Plain-text document sources:
<<<<

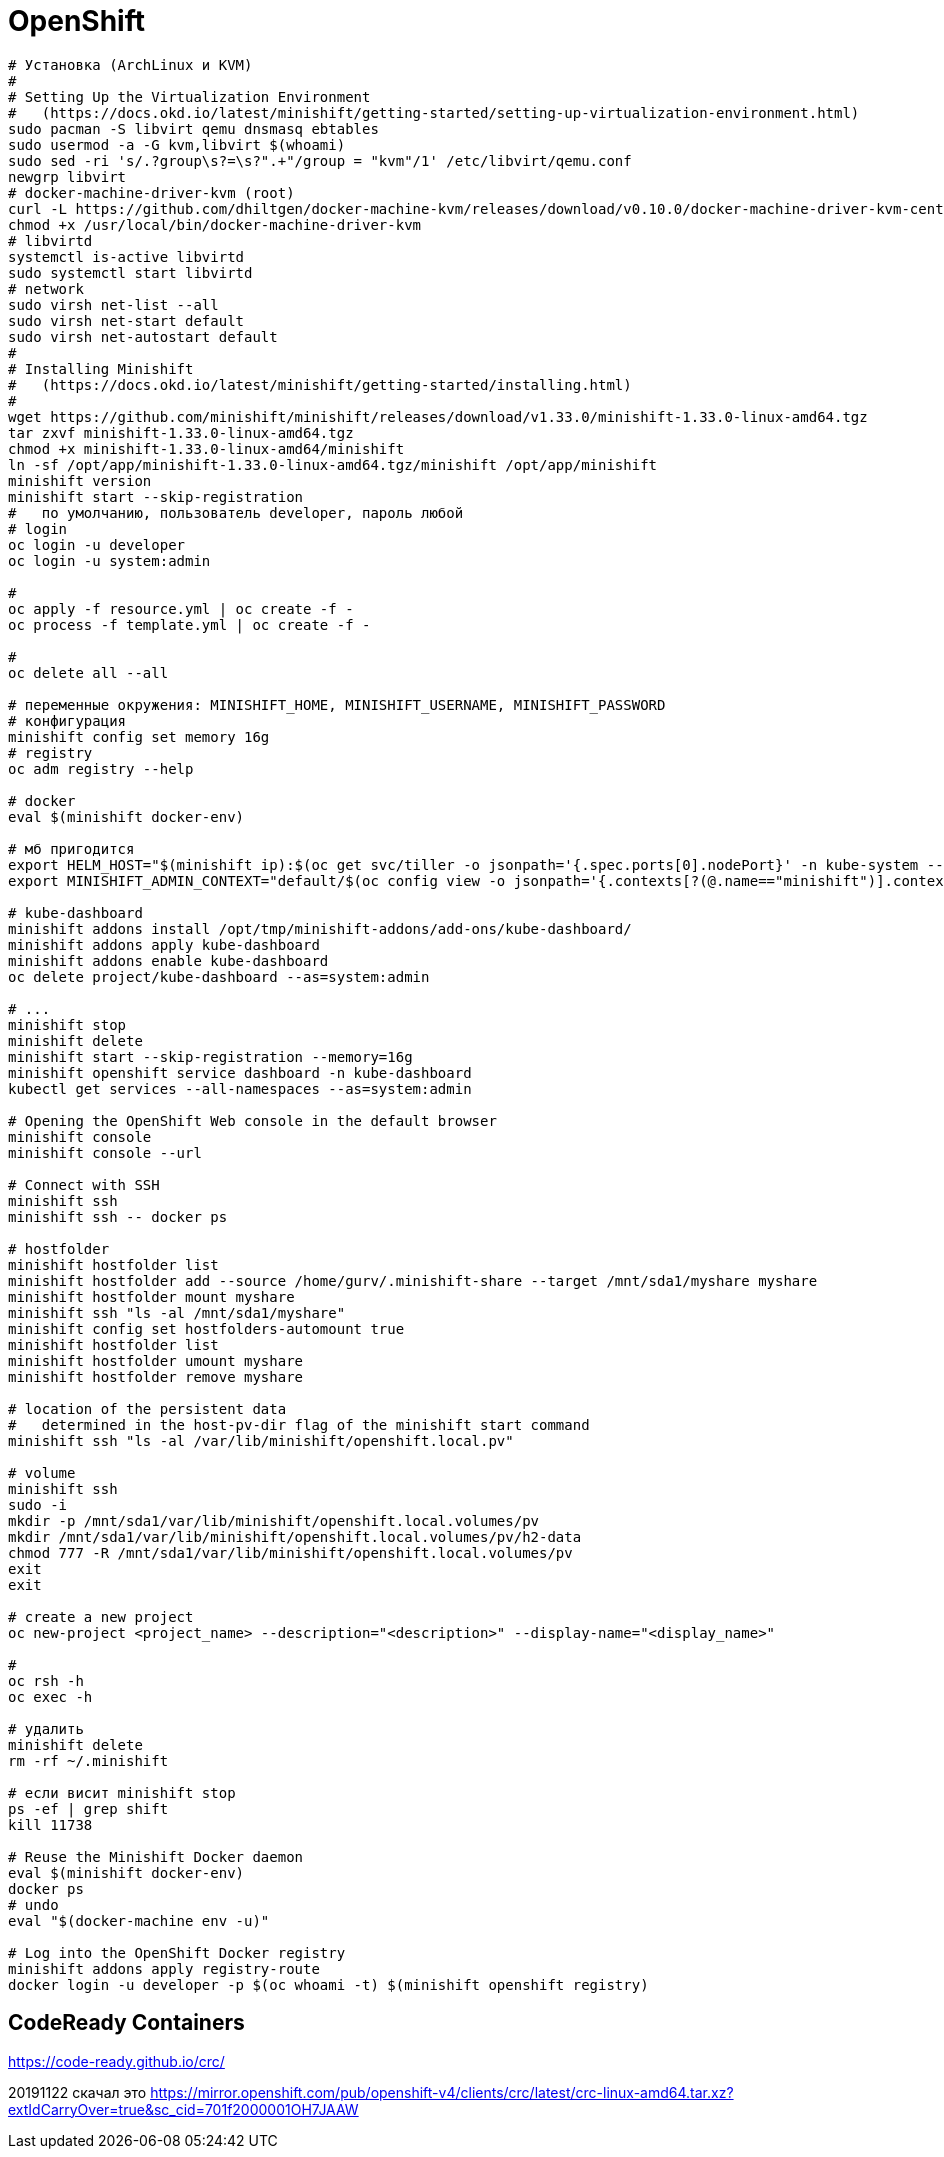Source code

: = OpenShift

```
# Установка (ArchLinux и КVM)
#
# Setting Up the Virtualization Environment
#   (https://docs.okd.io/latest/minishift/getting-started/setting-up-virtualization-environment.html)
sudo pacman -S libvirt qemu dnsmasq ebtables
sudo usermod -a -G kvm,libvirt $(whoami)
sudo sed -ri 's/.?group\s?=\s?".+"/group = "kvm"/1' /etc/libvirt/qemu.conf
newgrp libvirt
# docker-machine-driver-kvm (root)
curl -L https://github.com/dhiltgen/docker-machine-kvm/releases/download/v0.10.0/docker-machine-driver-kvm-centos7 -o /usr/local/bin/docker-machine-driver-kvm
chmod +x /usr/local/bin/docker-machine-driver-kvm
# libvirtd
systemctl is-active libvirtd
sudo systemctl start libvirtd
# network
sudo virsh net-list --all
sudo virsh net-start default
sudo virsh net-autostart default
#
# Installing Minishift
#   (https://docs.okd.io/latest/minishift/getting-started/installing.html)
#
wget https://github.com/minishift/minishift/releases/download/v1.33.0/minishift-1.33.0-linux-amd64.tgz
tar zxvf minishift-1.33.0-linux-amd64.tgz
chmod +x minishift-1.33.0-linux-amd64/minishift
ln -sf /opt/app/minishift-1.33.0-linux-amd64.tgz/minishift /opt/app/minishift
minishift version
minishift start --skip-registration
#   по умолчанию, пользователь developer, пароль любой
# login
oc login -u developer
oc login -u system:admin

#
oc apply -f resource.yml | oc create -f -
oc process -f template.yml | oc create -f -

#
oc delete all --all

# переменные окружения: MINISHIFT_HOME, MINISHIFT_USERNAME, MINISHIFT_PASSWORD
# конфигурация
minishift config set memory 16g
# registry
oc adm registry --help

# docker
eval $(minishift docker-env)

# мб пригодится
export HELM_HOST="$(minishift ip):$(oc get svc/tiller -o jsonpath='{.spec.ports[0].nodePort}' -n kube-system --as=system:admin)"
export MINISHIFT_ADMIN_CONTEXT="default/$(oc config view -o jsonpath='{.contexts[?(@.name=="minishift")].context.cluster}')/system:admin"

# kube-dashboard
minishift addons install /opt/tmp/minishift-addons/add-ons/kube-dashboard/
minishift addons apply kube-dashboard
minishift addons enable kube-dashboard
oc delete project/kube-dashboard --as=system:admin

# ...
minishift stop
minishift delete
minishift start --skip-registration --memory=16g
minishift openshift service dashboard -n kube-dashboard
kubectl get services --all-namespaces --as=system:admin

# Opening the OpenShift Web console in the default browser
minishift console
minishift console --url

# Connect with SSH
minishift ssh
minishift ssh -- docker ps

# hostfolder
minishift hostfolder list
minishift hostfolder add --source /home/gurv/.minishift-share --target /mnt/sda1/myshare myshare
minishift hostfolder mount myshare
minishift ssh "ls -al /mnt/sda1/myshare"
minishift config set hostfolders-automount true
minishift hostfolder list
minishift hostfolder umount myshare
minishift hostfolder remove myshare

# location of the persistent data
#   determined in the host-pv-dir flag of the minishift start command
minishift ssh "ls -al /var/lib/minishift/openshift.local.pv"

# volume
minishift ssh
sudo -i
mkdir -p /mnt/sda1/var/lib/minishift/openshift.local.volumes/pv
mkdir /mnt/sda1/var/lib/minishift/openshift.local.volumes/pv/h2-data
chmod 777 -R /mnt/sda1/var/lib/minishift/openshift.local.volumes/pv
exit
exit

# create a new project
oc new-project <project_name> --description="<description>" --display-name="<display_name>"

#
oc rsh -h
oc exec -h

# удалить
minishift delete
rm -rf ~/.minishift

# если висит minishift stop
ps -ef | grep shift
kill 11738

# Reuse the Minishift Docker daemon
eval $(minishift docker-env)
docker ps
# undo
eval "$(docker-machine env -u)"

# Log into the OpenShift Docker registry
minishift addons apply registry-route
docker login -u developer -p $(oc whoami -t) $(minishift openshift registry)
```

== CodeReady Containers

https://code-ready.github.io/crc/

20191122 скачал это https://mirror.openshift.com/pub/openshift-v4/clients/crc/latest/crc-linux-amd64.tar.xz?extIdCarryOver=true&sc_cid=701f2000001OH7JAAW
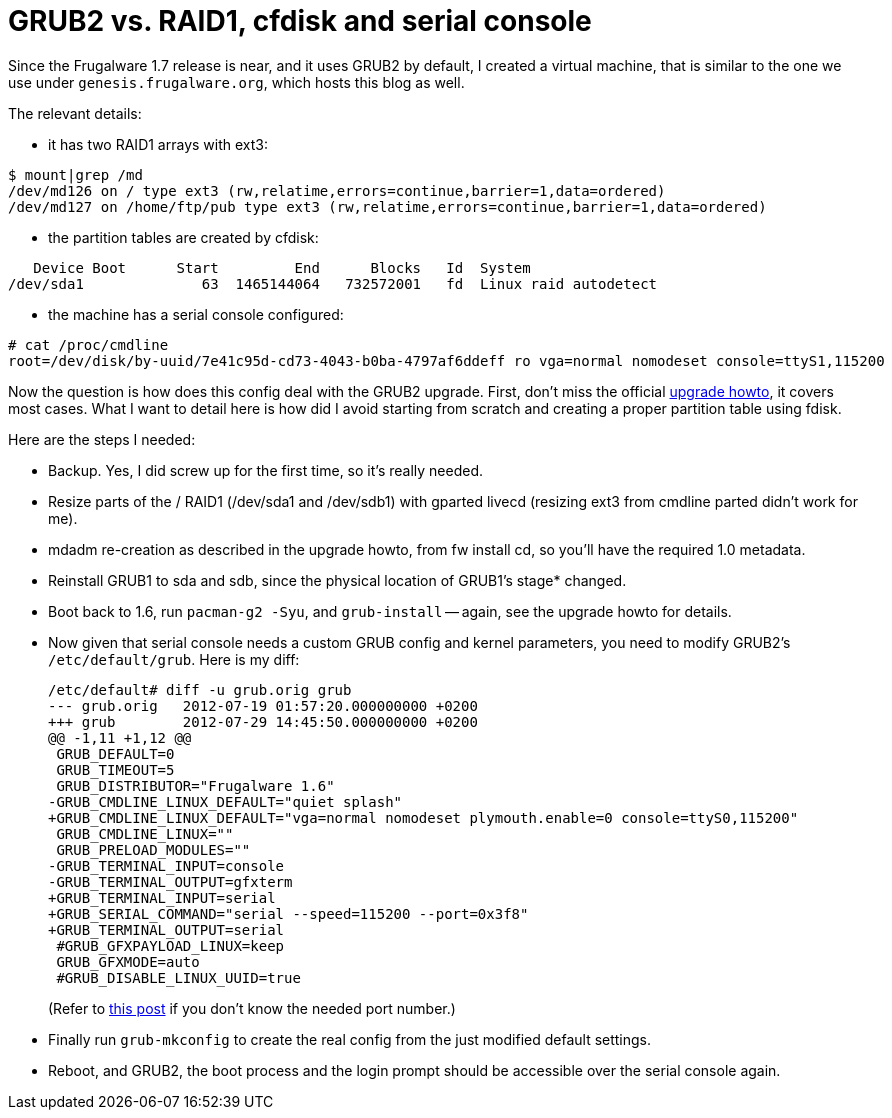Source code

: = GRUB2 vs. RAID1, cfdisk and serial console

:slug: grub2
:category: frugalware
:tags: en
:date: 2012-07-29T15:46:22Z
Since the Frugalware 1.7 release is near, and it uses GRUB2 by default, I
created a virtual machine, that is similar to the one we use under
`genesis.frugalware.org`, which hosts this blog as well.

The relevant details:

- it has two RAID1 arrays with ext3:

----
$ mount|grep /md
/dev/md126 on / type ext3 (rw,relatime,errors=continue,barrier=1,data=ordered)
/dev/md127 on /home/ftp/pub type ext3 (rw,relatime,errors=continue,barrier=1,data=ordered)
----

- the partition tables are created by cfdisk:

----
   Device Boot      Start         End      Blocks   Id  System
/dev/sda1              63  1465144064   732572001   fd  Linux raid autodetect
----

- the machine has a serial console configured:

----
# cat /proc/cmdline 
root=/dev/disk/by-uuid/7e41c95d-cd73-4043-b0ba-4797af6ddeff ro vga=normal nomodeset console=ttyS1,115200
----

Now the question is how does this config deal with the GRUB2 upgrade. First,
don't miss the official http://frugalware.org/docs/upgrade[upgrade howto], it
covers most cases. What I want to detail here is how did I avoid starting from
scratch and creating a proper partition table using fdisk.

Here are the steps I needed:

- Backup. Yes, I did screw up for the first time, so it's really needed.
- Resize parts of the / RAID1 (/dev/sda1 and /dev/sdb1) with gparted livecd (resizing ext3 from cmdline parted didn't work for me).
- mdadm re-creation as described in the upgrade howto, from fw install cd, so you'll have the required 1.0 metadata.
- Reinstall GRUB1 to sda and sdb, since the physical location of GRUB1's stage* changed.
- Boot back to 1.6, run `pacman-g2 -Syu`, and `grub-install` -- again, see the upgrade howto for details.
- Now given that serial console needs a custom GRUB config and kernel parameters, you need to modify GRUB2's `/etc/default/grub`. Here is my diff:
+
[source,diff]
----
/etc/default# diff -u grub.orig grub
--- grub.orig   2012-07-19 01:57:20.000000000 +0200
+++ grub        2012-07-29 14:45:50.000000000 +0200
@@ -1,11 +1,12 @@
 GRUB_DEFAULT=0
 GRUB_TIMEOUT=5
 GRUB_DISTRIBUTOR="Frugalware 1.6"
-GRUB_CMDLINE_LINUX_DEFAULT="quiet splash"
+GRUB_CMDLINE_LINUX_DEFAULT="vga=normal nomodeset plymouth.enable=0 console=ttyS0,115200"
 GRUB_CMDLINE_LINUX=""
 GRUB_PRELOAD_MODULES=""
-GRUB_TERMINAL_INPUT=console
-GRUB_TERMINAL_OUTPUT=gfxterm
+GRUB_TERMINAL_INPUT=serial
+GRUB_SERIAL_COMMAND="serial --speed=115200 --port=0x3f8"
+GRUB_TERMINAL_OUTPUT=serial
 #GRUB_GFXPAYLOAD_LINUX=keep
 GRUB_GFXMODE=auto
 #GRUB_DISABLE_LINUX_UUID=true
----
+
(Refer to link:|filename|/2010/amtterm.adoc[this post] if you don't know the needed port number.)

- Finally run `grub-mkconfig` to create the real config from the just modified default settings.
- Reboot, and GRUB2, the boot process and the login prompt should be accessible over the serial console again.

>>>>

## What to produce
What is needed is an exact copy of the entries above, with no images in it.

## Solution to this exercise
Source code

: = OpenShift

```
# Установка (ArchLinux и КVM)
#
# Setting Up the Virtualization Environment
#   (https://docs.okd.io/latest/minishift/getting-started/setting-up-virtualization-environment.html)
sudo pacman -S libvirt qemu dnsmasq ebtables
sudo usermod -a -G kvm,libvirt $(whoami)
sudo sed -ri 's/.?group\s?=\s?".+"/group = "kvm"/1' /etc/libvirt/qemu.conf
newgrp libvirt
# docker-machine-driver-kvm (root)
curl -L https://github.com/dhiltgen/docker-machine-kvm/releases/download/v0.10.0/docker-machine-driver-kvm-centos7 -o /usr/local/bin/docker-machine-driver-kvm
chmod +x /usr/local/bin/docker-machine-driver-kvm
# libvirtd
systemctl is-active libvirtd
sudo systemctl start libvirtd
# network
sudo virsh net-list --all
sudo virsh net-start default
sudo virsh net-autostart default
#
# Installing Minishift
#   (https://docs.okd.io/latest/minishift/getting-started/installing.html)
#
wget https://github.com/minishift/minishift/releases/download/v1.33.0/minishift-1.33.0-linux-amd64.tgz
tar zxvf minishift-1.33.0-linux-amd64.tgz
chmod +x minishift-1.33.0-linux-amd64/minishift
ln -sf /opt/app/minishift-1.33.0-linux-amd64.tgz/minishift /opt/app/minishift
minishift version
minishift start --skip-registration
#   по умолчанию, пользователь developer, пароль любой
# login
oc login -u developer
oc login -u system:admin

#
oc apply -f resource.yml | oc create -f -
oc process -f template.yml | oc create -f -

#
oc delete all --all

# переменные окружения: MINISHIFT_HOME, MINISHIFT_USERNAME, MINISHIFT_PASSWORD
# конфигурация
minishift config set memory 16g
# registry
oc adm registry --help

# docker
eval $(minishift docker-env)

# мб пригодится
export HELM_HOST="$(minishift ip):$(oc get svc/tiller -o jsonpath='{.spec.ports[0].nodePort}' -n kube-system --as=system:admin)"
export MINISHIFT_ADMIN_CONTEXT="default/$(oc config view -o jsonpath='{.contexts[?(@.name=="minishift")].context.cluster}')/system:admin"

# kube-dashboard
minishift addons install /opt/tmp/minishift-addons/add-ons/kube-dashboard/
minishift addons apply kube-dashboard
minishift addons enable kube-dashboard
oc delete project/kube-dashboard --as=system:admin

# ...
minishift stop
minishift delete
minishift start --skip-registration --memory=16g
minishift openshift service dashboard -n kube-dashboard
kubectl get services --all-namespaces --as=system:admin

# Opening the OpenShift Web console in the default browser
minishift console
minishift console --url

# Connect with SSH
minishift ssh
minishift ssh -- docker ps

# hostfolder
minishift hostfolder list
minishift hostfolder add --source /home/gurv/.minishift-share --target /mnt/sda1/myshare myshare
minishift hostfolder mount myshare
minishift ssh "ls -al /mnt/sda1/myshare"
minishift config set hostfolders-automount true
minishift hostfolder list
minishift hostfolder umount myshare
minishift hostfolder remove myshare

# location of the persistent data
#   determined in the host-pv-dir flag of the minishift start command
minishift ssh "ls -al /var/lib/minishift/openshift.local.pv"

# volume
minishift ssh
sudo -i
mkdir -p /mnt/sda1/var/lib/minishift/openshift.local.volumes/pv
mkdir /mnt/sda1/var/lib/minishift/openshift.local.volumes/pv/h2-data
chmod 777 -R /mnt/sda1/var/lib/minishift/openshift.local.volumes/pv
exit
exit

# create a new project
oc new-project <project_name> --description="<description>" --display-name="<display_name>"

#
oc rsh -h
oc exec -h

# удалить
minishift delete
rm -rf ~/.minishift

# если висит minishift stop
ps -ef | grep shift
kill 11738

# Reuse the Minishift Docker daemon
eval $(minishift docker-env)
docker ps
# undo
eval "$(docker-machine env -u)"

# Log into the OpenShift Docker registry
minishift addons apply registry-route
docker login -u developer -p $(oc whoami -t) $(minishift openshift registry)
```

== CodeReady Containers

https://code-ready.github.io/crc/

20191122 скачал это https://mirror.openshift.com/pub/openshift-v4/clients/crc/latest/crc-linux-amd64.tar.xz?extIdCarryOver=true&sc_cid=701f2000001OH7JAAW
Source code

: = GRUB2 vs. RAID1, cfdisk and serial console

:slug: grub2
:category: frugalware
:tags: en
:date: 2012-07-29T15:46:22Z
Since the Frugalware 1.7 release is near, and it uses GRUB2 by default, I
created a virtual machine, that is similar to the one we use under
`genesis.frugalware.org`, which hosts this blog as well.

The relevant details:

- it has two RAID1 arrays with ext3:

----
$ mount|grep /md
/dev/md126 on / type ext3 (rw,relatime,errors=continue,barrier=1,data=ordered)
/dev/md127 on /home/ftp/pub type ext3 (rw,relatime,errors=continue,barrier=1,data=ordered)
----

- the partition tables are created by cfdisk:

----
   Device Boot      Start         End      Blocks   Id  System
/dev/sda1              63  1465144064   732572001   fd  Linux raid autodetect
----

- the machine has a serial console configured:

----
# cat /proc/cmdline 
root=/dev/disk/by-uuid/7e41c95d-cd73-4043-b0ba-4797af6ddeff ro vga=normal nomodeset console=ttyS1,115200
----

Now the question is how does this config deal with the GRUB2 upgrade. First,
don't miss the official http://frugalware.org/docs/upgrade[upgrade howto], it
covers most cases. What I want to detail here is how did I avoid starting from
scratch and creating a proper partition table using fdisk.

Here are the steps I needed:

- Backup. Yes, I did screw up for the first time, so it's really needed.
- Resize parts of the / RAID1 (/dev/sda1 and /dev/sdb1) with gparted livecd (resizing ext3 from cmdline parted didn't work for me).
- mdadm re-creation as described in the upgrade howto, from fw install cd, so you'll have the required 1.0 metadata.
- Reinstall GRUB1 to sda and sdb, since the physical location of GRUB1's stage* changed.
- Boot back to 1.6, run `pacman-g2 -Syu`, and `grub-install` -- again, see the upgrade howto for details.
- Now given that serial console needs a custom GRUB config and kernel parameters, you need to modify GRUB2's `/etc/default/grub`. Here is my diff:
+
[source,diff]
----
/etc/default# diff -u grub.orig grub
--- grub.orig   2012-07-19 01:57:20.000000000 +0200
+++ grub        2012-07-29 14:45:50.000000000 +0200
@@ -1,11 +1,12 @@
 GRUB_DEFAULT=0
 GRUB_TIMEOUT=5
 GRUB_DISTRIBUTOR="Frugalware 1.6"
-GRUB_CMDLINE_LINUX_DEFAULT="quiet splash"
+GRUB_CMDLINE_LINUX_DEFAULT="vga=normal nomodeset plymouth.enable=0 console=ttyS0,115200"
 GRUB_CMDLINE_LINUX=""
 GRUB_PRELOAD_MODULES=""
-GRUB_TERMINAL_INPUT=console
-GRUB_TERMINAL_OUTPUT=gfxterm
+GRUB_TERMINAL_INPUT=serial
+GRUB_SERIAL_COMMAND="serial --speed=115200 --port=0x3f8"
+GRUB_TERMINAL_OUTPUT=serial
 #GRUB_GFXPAYLOAD_LINUX=keep
 GRUB_GFXMODE=auto
 #GRUB_DISABLE_LINUX_UUID=true
----
+
(Refer to link:|filename|/2010/amtterm.adoc[this post] if you don't know the needed port number.)

- Finally run `grub-mkconfig` to create the real config from the just modified default settings.
- Reboot, and GRUB2, the boot process and the login prompt should be accessible over the serial console again.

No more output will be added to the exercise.